Il tour debutterà a maggio 2025 in teatri prestigiosi come il Teatro Repower di Milano, l'Auditorium della Conciliazione di Roma e il Teatro Politeama di Genova. Come vi state preparando per queste importanti anteprime?
Ci stiamo preparando per queste importanti anteprime con la giusta attenzione e cura,
lavorando costantemente alla ricerca del perfezionismo e di tutte quelle migliorie che possano
contribuire a offrire al pubblico un’esperienza davvero unica.
C’è impegno, dedizione e, naturalmente, tanta fatica: le prove sono intense, il lavoro dietro le
quinte è continuo, ogni reparto è coinvolto al massimo per far sì che ogni dettaglio funzioni
alla perfezione. Ma è giusto che sia così. Portare in scena Pinocchio con l’ambizione e la
qualità che merita richiede un’enorme energia collettiva, e tutto il team è concentrato per
arrivare al debutto nel modo migliore possibile. Sappiamo che il pubblico si aspetta qualcosa
di speciale, e vogliamo essere all’altezza di quella aspettativa.

Infine, cosa c'è di Pinocchio in te? In quale passaggio del suo viaggio ti rivedi di più, oggi, come donna e come artista?
Di Pinocchio in me c’è sicuramente tutta la parte legata all’infanzia, alla fanciullezza: quella
dimensione pura e immaginifica dove nasce la creatività.
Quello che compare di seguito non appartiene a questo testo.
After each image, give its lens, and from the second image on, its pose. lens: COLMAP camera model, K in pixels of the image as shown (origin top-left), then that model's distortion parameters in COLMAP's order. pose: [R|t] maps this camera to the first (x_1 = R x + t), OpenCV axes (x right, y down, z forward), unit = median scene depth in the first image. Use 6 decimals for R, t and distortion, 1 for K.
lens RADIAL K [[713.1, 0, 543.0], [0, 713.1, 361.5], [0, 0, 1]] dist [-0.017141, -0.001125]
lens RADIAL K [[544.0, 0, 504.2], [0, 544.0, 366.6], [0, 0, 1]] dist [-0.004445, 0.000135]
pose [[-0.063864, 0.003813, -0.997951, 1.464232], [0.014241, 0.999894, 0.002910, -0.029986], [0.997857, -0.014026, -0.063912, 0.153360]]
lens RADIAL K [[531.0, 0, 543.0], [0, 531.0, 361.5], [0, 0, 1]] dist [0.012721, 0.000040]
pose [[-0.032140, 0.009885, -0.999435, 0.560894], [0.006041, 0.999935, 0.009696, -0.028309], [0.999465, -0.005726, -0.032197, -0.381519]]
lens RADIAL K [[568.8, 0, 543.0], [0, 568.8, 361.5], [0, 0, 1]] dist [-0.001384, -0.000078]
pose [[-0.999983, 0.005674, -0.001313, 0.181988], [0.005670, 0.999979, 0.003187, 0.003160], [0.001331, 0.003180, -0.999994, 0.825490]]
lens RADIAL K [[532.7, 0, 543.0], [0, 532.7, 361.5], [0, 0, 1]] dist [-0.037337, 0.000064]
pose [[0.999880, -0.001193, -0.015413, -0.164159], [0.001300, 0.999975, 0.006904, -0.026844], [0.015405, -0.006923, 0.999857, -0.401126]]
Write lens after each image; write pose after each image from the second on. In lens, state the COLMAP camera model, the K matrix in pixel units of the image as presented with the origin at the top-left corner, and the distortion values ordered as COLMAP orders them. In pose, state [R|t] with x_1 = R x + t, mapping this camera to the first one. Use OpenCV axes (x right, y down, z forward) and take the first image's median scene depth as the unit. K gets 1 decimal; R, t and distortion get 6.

È lì che conserviamo la nostra
capacità di sognare liberamente, qualcosa che i bambini hanno naturalmente e che da adulti
spesso perdiamo.
Mi rivedo molto in quel suo continuo oscillare tra realtà e fantasia, tra il bisogno di aderire al
mondo concreto e quello di restare in contatto con un universo interiore ricco, vivo, pieno di
immaginazione. Questo equilibrio è qualcosa che porto con me ogni giorno, sia come donna
sia come artista.
Credo profondamente nell’importanza di proteggere l’infanzia, di difendere il diritto dei
bambini a restare tali, a esplorare il mondo con la loro curiosità e la loro energia. Dovremmo
fare molto di più per dare valore a questa fase della vita, perché i bambini sono il nostro
futuro e meritano attenzione, ascolto e stimoli. Purtroppo spesso chi potrebbe davvero
occuparsene non lo fa abbastanza, ed è un’occasione mancata per tutti.
DOMANDA DI RITO: Quando cala il sipario e si spengono, i riflettori… chi rimane?
Quando cala il sipario e si spengono i riflettori, rimango io. Me stessa, con tutto quello che ho
dentro. Rimane il racconto, rimane la sua forza, il senso profondo di tutto il mio lavoro. In
quel momento sparisce tutto il resto, e tutto acquista significato: il perché faccio questo
mestiere, il valore del teatro, il potere delle storie. È lì che comincia la vera magia, il dialogo
silenzioso ma potentissimo con il pubblico, la restituzione di quelle emozioni che ho vissuto
nella scrittura e che desidero arrivino dritte al cuore di chi guarda.